- Text excerpt
========

We can see hints of this today: newsletters like “Some Items of Interest to Process Chemists” or Elliot Hershberg’s Century of Bio Substack highlight a particular vision of science, although they haven’t quite advanced to the stage of formally publishing papers themselves. But perhaps it will happen soon; new movements, like molecular editing or digital chemistry, might benefit from forming more tightly-knit communities.
If preprints take over every field of science as thoroughly as they have computer science, journals may find themselves almost completely divorced from the day-to-day practice of science, for better or for worse. Papers might still be submitted to journals, and the status of the journal might still mean something, but it wouldn’t be a guess anymore—journals could simply accept the advances already proven to be impactful and basically just publish a nicely formatted “version of record,” like a scientific Library of Congress.
This is essentially equivalent to the “publish first, curate second” proposal of Stern and O’Shea—preprints eliminate the need for journals to move quickly, so we can just see what work the community finds to be best and collect that into journals. The value of journals for specialists, who already need to be reading a large fraction of the papers in their area, would be much lower—journals would mainly be summarizing a field’s achievements for those out-of-field. In this scenario, “many specialized journals that currently curate a large fraction of the literature will become obsolete.”
(This already happens sometimes; I remember chuckling at the 2020 Numpy Nature paper. Numpy isn’t successful because it was published in Nature; Numpy got into Nature because it was already successful.)

========

- Problems
(a) Edit the passage on preprints and journals between "If preprints take" and "Library of Congress.", inclusive, putting "mathematics" in place of "computer science".
(b) Pick up the passage on preprints and journals after its final sentence and carry it forward.

- Dataset section
========

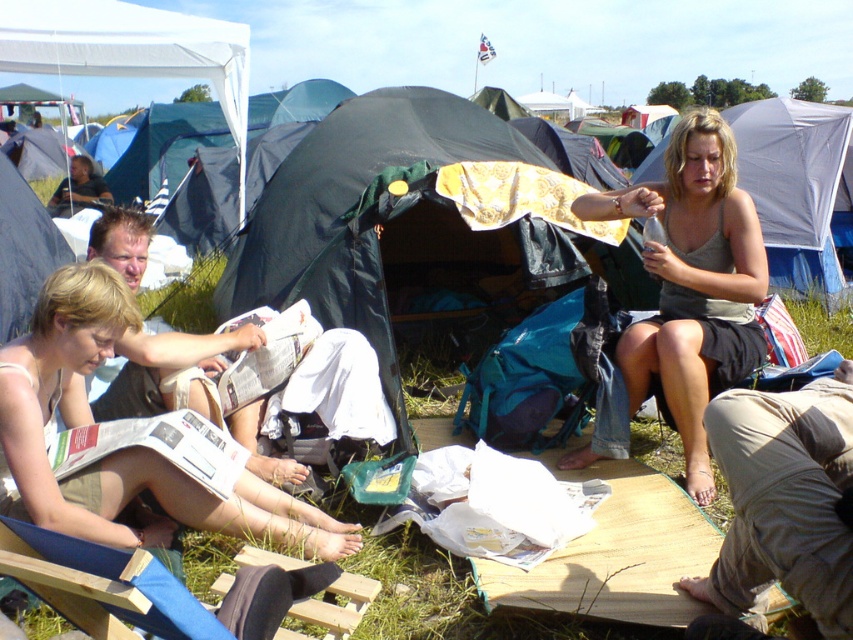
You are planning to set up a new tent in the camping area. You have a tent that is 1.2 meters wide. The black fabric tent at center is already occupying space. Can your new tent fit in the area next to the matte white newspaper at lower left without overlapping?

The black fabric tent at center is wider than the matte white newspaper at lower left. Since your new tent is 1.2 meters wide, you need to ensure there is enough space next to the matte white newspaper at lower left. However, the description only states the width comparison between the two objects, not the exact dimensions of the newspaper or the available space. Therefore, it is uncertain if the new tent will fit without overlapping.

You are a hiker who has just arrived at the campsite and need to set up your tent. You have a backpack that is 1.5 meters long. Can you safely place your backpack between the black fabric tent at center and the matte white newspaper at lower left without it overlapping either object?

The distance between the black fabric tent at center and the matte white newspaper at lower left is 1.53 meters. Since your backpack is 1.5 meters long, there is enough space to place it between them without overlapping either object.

========

- Answers for this exercise
(a)
If preprints take over every field of science as thoroughly as they have mathematics, journals may find themselves almost completely divorced from the day-to-day practice of science, for better or for worse. Papers might still be submitted to journals, and the status of the journal might still mean something, but it wouldn’t be a guess anymore—journals could simply accept the advances already proven to be impactful and basically just publish a nicely formatted “version of record,” like a scientific Library of Congress.

(b)
Pessimistically, one can imagine a world in which journal publications still carry weight with the “old guard” and certain sentimental types, but the scientific community has almost completely moved to preprints for day-to-day communication. In this scenario, one might still have to publish journal articles to get a job, but it’s just a formality, like a dissertation: the active work of science is done through preprints. Like Blockbuster, journals might limp along for some time, but their fate is pretty much sealed.
Another reason why journals might persist in a world driven by preprints is the desire of philanthropic agencies to appear beneficent. If a certain organization, public or private, is giving tens of millions of dollars to support scientific progress, the only real reward it can reap in the short term is the prestige of having its name associated with a given discovery. Why not go one step further and control the means of publication?
In this Infinite Jest-like vision, funding a certain project buys you the right to publish its results in your own journal. We can imagine J. Pfizer-Funded Research and J. Navy Research competing to fund and publish the most exciting work in a given area, since no one wants to sponsor a loser. (Why stop there? Why not name things after corporate sponsors? We could have the Red Bull–Higgs Boson, or the Wittig–Genentech olefination.)
As discussed at the beginning of this article, the government “funds most research, pays the salaries of most of those checking the quality of research, and then buys most of the published product.” There’s a certain simplicity in a funding agency just taking over the whole process, but I doubt this would be good for scientists. Unifying the roles of funder, publisher, and editor would probably lower the agency of actual researchers to an untenably low level.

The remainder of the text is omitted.